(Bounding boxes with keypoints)
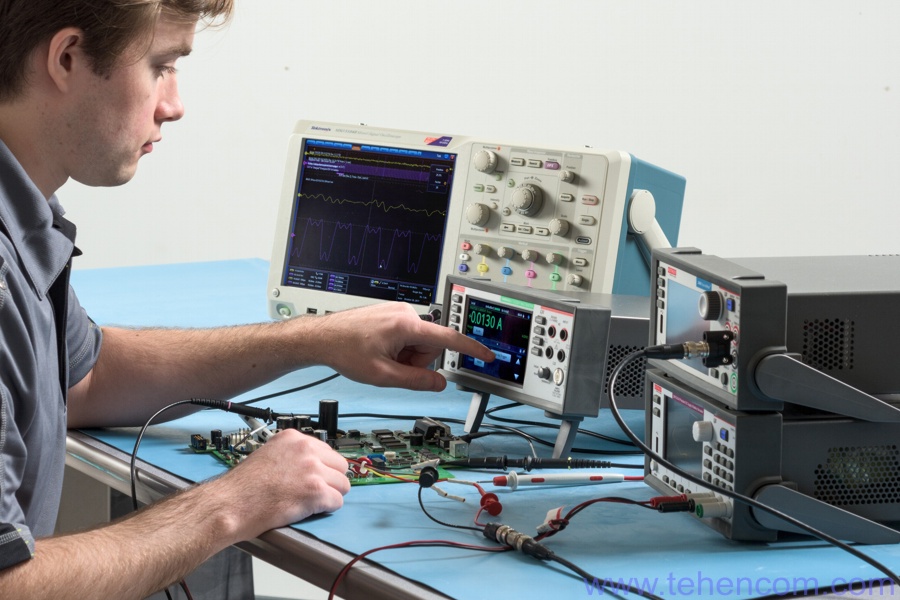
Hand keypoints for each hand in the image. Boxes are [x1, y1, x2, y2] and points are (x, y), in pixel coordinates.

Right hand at [215, 429, 350, 539]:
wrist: (229, 504)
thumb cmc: (242, 486)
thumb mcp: (267, 454)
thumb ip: (290, 455)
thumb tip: (308, 464)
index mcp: (294, 438)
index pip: (327, 451)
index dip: (322, 468)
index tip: (316, 477)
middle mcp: (306, 449)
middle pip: (340, 466)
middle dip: (330, 481)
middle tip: (314, 492)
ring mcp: (313, 469)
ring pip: (343, 485)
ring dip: (330, 495)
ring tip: (310, 503)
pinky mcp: (316, 491)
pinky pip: (337, 502)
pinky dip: (326, 509)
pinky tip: (309, 510)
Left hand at [312, 302, 494, 391]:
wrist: (322, 337)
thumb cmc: (345, 351)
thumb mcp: (383, 375)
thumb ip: (415, 380)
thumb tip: (438, 384)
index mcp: (407, 325)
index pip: (448, 338)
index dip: (470, 349)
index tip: (486, 355)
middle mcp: (406, 313)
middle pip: (430, 346)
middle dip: (416, 361)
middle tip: (392, 367)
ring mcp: (398, 312)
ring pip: (419, 342)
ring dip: (406, 355)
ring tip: (382, 357)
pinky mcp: (392, 314)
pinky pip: (408, 335)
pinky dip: (399, 348)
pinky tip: (379, 350)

■ YOUR GOAL ■
From the records above, quote only the lines running from the line with "middle dip: (330, 481)" to the line with "thumb mcp: (383, 375)", both lines included.

■ RESULT OF THIS EXERCISE ■
middle dip: (330, 481)
middle tip: (314, 492)
ring mcp: (313, 469)
ring pip: (343, 485)
ring dip: (330, 495)
ring tip: (310, 503)
pinky mcp: (316, 491)
pinky pip: (337, 502)
pinky dip: (326, 509)
pinky tip: (309, 510)
Left hand at [312, 302, 494, 391]:
wrist: (322, 337)
thumb cmc: (345, 351)
thumb mcp: (383, 375)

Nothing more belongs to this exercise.